# ABOUT THIS TASK
Write the lines out again, from the top of the material to the line containing "28: (868, 264, 25.73)", pictures excluded.
══════════
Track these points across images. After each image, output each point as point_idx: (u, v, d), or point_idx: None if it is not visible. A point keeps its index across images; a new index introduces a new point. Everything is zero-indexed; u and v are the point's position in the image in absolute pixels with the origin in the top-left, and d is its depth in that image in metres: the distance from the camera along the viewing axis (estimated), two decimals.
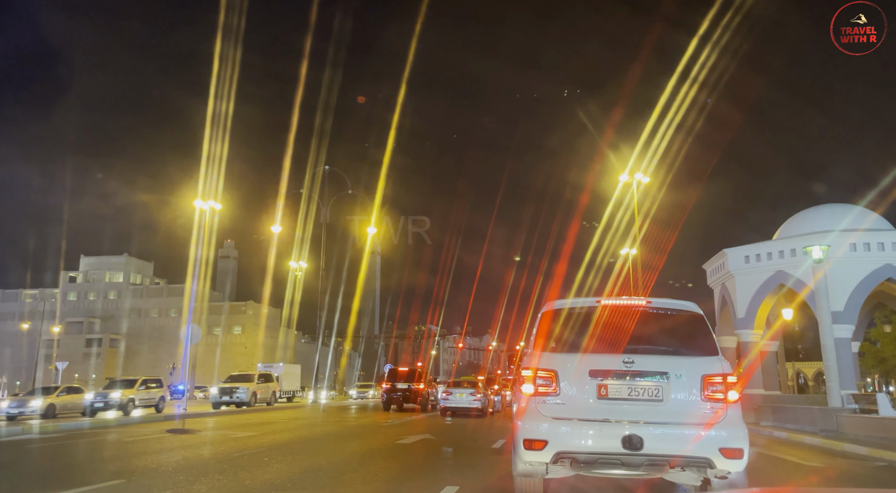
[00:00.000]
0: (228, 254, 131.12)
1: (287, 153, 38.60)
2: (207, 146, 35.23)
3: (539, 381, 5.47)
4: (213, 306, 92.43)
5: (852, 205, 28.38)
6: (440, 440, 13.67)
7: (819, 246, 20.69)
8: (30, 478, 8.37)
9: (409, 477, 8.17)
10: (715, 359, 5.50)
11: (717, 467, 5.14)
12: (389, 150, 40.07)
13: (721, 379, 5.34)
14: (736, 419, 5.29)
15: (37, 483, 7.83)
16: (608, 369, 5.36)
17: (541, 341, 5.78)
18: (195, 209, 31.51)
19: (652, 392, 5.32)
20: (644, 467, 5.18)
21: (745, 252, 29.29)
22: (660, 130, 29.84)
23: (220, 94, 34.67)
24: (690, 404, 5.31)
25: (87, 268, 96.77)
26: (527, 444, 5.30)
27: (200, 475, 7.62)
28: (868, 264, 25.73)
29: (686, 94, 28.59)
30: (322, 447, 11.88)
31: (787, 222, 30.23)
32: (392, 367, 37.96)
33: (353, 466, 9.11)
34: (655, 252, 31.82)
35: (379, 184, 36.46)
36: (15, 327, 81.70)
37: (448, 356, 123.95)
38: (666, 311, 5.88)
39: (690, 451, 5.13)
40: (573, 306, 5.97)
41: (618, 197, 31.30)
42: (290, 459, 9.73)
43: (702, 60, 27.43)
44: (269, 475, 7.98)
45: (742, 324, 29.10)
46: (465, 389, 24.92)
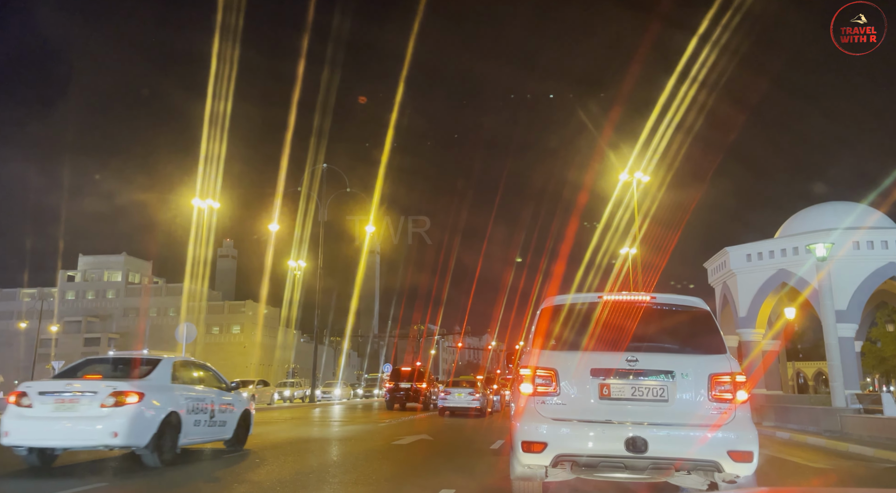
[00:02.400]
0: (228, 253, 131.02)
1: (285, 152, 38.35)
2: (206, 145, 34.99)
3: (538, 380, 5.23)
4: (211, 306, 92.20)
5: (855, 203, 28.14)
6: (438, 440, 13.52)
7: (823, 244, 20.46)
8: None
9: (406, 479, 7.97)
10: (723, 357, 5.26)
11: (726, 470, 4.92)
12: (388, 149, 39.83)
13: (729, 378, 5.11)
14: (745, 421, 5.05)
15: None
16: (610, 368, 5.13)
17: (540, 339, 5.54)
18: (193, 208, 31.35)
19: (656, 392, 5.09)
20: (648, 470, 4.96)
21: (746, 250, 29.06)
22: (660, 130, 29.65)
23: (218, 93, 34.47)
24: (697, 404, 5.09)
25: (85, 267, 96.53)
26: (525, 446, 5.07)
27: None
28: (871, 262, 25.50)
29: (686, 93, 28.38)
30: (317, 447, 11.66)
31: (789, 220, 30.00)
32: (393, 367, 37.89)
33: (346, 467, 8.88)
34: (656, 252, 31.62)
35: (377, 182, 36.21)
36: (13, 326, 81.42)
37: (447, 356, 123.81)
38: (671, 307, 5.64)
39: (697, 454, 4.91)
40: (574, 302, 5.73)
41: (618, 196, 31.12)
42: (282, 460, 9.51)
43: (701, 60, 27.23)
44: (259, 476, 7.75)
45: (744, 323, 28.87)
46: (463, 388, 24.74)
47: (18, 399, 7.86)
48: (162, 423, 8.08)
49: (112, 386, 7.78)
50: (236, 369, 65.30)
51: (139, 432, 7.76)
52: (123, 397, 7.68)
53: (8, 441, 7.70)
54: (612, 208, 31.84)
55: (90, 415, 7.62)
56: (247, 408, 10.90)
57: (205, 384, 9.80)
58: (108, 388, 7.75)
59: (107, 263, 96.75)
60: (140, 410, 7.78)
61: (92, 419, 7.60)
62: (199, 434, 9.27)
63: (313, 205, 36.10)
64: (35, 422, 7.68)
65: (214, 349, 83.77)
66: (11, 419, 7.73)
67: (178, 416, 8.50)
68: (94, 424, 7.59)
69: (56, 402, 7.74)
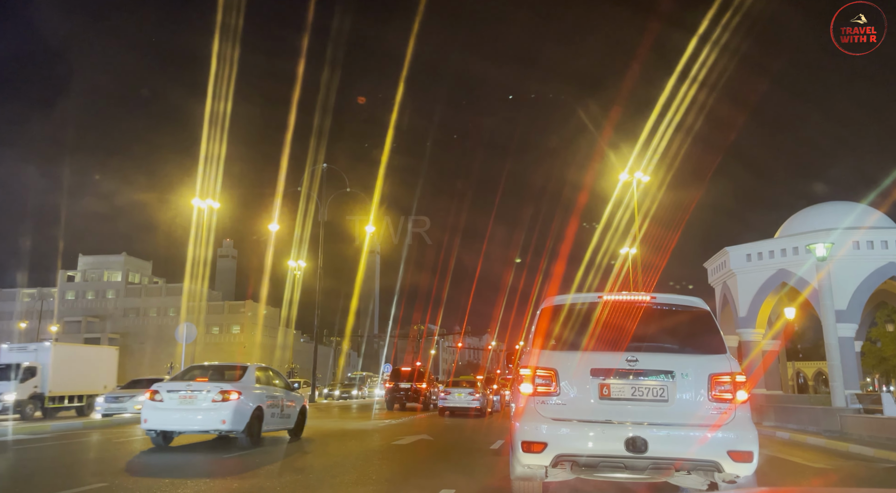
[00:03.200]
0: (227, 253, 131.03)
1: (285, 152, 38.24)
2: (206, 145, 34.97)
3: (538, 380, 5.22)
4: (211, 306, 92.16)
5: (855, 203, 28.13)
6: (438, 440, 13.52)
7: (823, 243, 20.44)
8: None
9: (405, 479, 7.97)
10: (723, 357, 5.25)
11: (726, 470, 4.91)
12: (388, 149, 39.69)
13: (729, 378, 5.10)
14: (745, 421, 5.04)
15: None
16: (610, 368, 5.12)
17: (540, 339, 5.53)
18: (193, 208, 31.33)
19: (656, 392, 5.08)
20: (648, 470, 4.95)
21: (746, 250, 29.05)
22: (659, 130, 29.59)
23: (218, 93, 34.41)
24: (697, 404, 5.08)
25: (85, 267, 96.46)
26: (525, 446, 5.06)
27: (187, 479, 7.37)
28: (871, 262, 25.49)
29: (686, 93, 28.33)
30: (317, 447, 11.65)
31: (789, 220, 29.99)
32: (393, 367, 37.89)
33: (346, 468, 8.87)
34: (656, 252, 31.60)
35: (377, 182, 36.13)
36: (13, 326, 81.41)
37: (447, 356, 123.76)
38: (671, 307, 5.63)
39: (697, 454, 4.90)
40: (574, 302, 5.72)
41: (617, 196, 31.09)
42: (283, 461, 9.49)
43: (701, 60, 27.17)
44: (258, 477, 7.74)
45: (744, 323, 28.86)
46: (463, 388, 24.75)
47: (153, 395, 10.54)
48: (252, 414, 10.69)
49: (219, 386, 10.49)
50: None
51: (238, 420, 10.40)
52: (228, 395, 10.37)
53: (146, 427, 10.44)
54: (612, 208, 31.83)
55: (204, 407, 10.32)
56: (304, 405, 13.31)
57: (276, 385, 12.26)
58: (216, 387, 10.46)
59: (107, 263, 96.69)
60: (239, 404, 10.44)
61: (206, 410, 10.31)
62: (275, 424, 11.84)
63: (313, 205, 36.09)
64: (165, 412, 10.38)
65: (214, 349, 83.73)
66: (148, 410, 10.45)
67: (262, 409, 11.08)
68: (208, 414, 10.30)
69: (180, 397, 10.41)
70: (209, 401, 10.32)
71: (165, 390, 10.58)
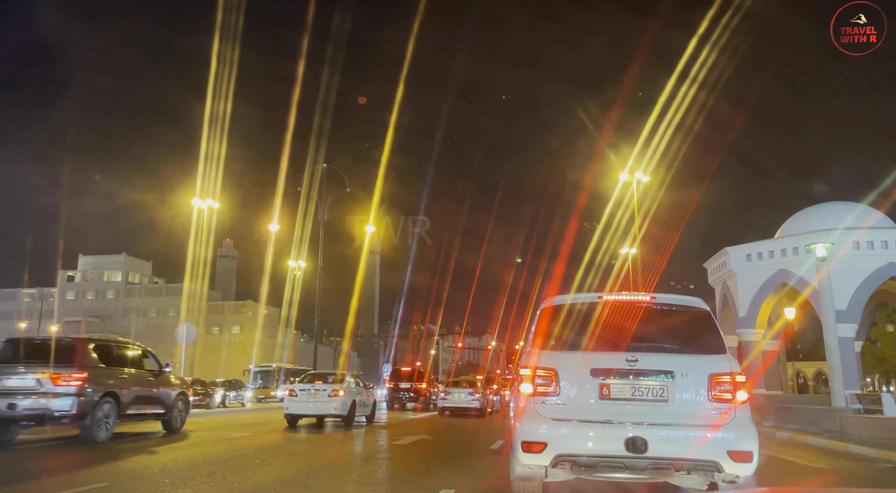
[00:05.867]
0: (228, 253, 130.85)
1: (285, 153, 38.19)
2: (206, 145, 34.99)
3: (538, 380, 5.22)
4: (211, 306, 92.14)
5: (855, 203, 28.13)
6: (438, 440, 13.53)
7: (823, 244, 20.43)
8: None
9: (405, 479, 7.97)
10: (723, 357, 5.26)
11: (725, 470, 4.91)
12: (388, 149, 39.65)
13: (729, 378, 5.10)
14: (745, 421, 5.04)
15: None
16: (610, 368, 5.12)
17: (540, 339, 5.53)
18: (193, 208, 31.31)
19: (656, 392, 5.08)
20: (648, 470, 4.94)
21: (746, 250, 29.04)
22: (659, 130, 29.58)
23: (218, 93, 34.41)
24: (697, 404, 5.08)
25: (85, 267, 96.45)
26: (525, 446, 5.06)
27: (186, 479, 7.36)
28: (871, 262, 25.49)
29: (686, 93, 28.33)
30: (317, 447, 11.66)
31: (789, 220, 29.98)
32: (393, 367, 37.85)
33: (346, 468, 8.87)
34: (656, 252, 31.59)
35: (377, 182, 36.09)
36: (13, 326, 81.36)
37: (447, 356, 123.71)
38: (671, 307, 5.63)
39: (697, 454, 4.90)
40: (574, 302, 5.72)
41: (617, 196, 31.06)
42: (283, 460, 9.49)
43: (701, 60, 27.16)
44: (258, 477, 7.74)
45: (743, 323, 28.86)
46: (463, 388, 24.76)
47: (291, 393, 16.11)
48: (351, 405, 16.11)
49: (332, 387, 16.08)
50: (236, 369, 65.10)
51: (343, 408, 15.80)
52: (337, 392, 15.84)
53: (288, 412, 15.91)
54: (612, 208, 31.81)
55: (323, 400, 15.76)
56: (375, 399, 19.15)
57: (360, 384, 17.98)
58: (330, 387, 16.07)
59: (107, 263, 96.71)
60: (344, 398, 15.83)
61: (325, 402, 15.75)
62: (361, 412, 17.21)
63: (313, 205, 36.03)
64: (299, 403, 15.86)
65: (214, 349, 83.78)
══════════
# THE COMPLETED TASK
Track these points across images. After each image, output each point as point_idx: (u, v, d), or point_idx: None if it is not visible. A point keeps its index across images; a new index introduces a new point. Everything is zero-indexed; u and v are the point's position in the image in absolute pixels with the origin in the top-left, and d is its depth in that image in metres: the distance from the camera along the viewing axis (estimated), two decimals.
[00:00.000]
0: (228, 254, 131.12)
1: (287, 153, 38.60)
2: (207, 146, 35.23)
3: (539, 381, 5.47)
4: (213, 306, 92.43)
5: (852, 205, 28.38)
6: (440, 440, 13.67)
7: (819, 246, 20.69)
8: (30, 478, 8.37)
9: (409, 477, 8.17)
10: (715, 359, 5.50)
11: (717, 467, 5.14)
12: (389, 150, 40.07)
13: (721, 379, 5.34)
14: (736, 419, 5.29)
15: (37, 483, 7.83)
16: (608, 369, 5.36)
17: (541, 341, 5.78)
18: (195, 209, 31.51)
19: (652, 392, 5.32)
20: (644, 467, 5.18)
21: (745, 252, 29.29)
22: (660, 130, 29.84)
23: (220, 94, 34.67)
24: (690, 404, 5.31)
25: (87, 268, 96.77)
26: (527, 444, 5.30)
27: (200, 475, 7.62)
28: (868, 264, 25.73)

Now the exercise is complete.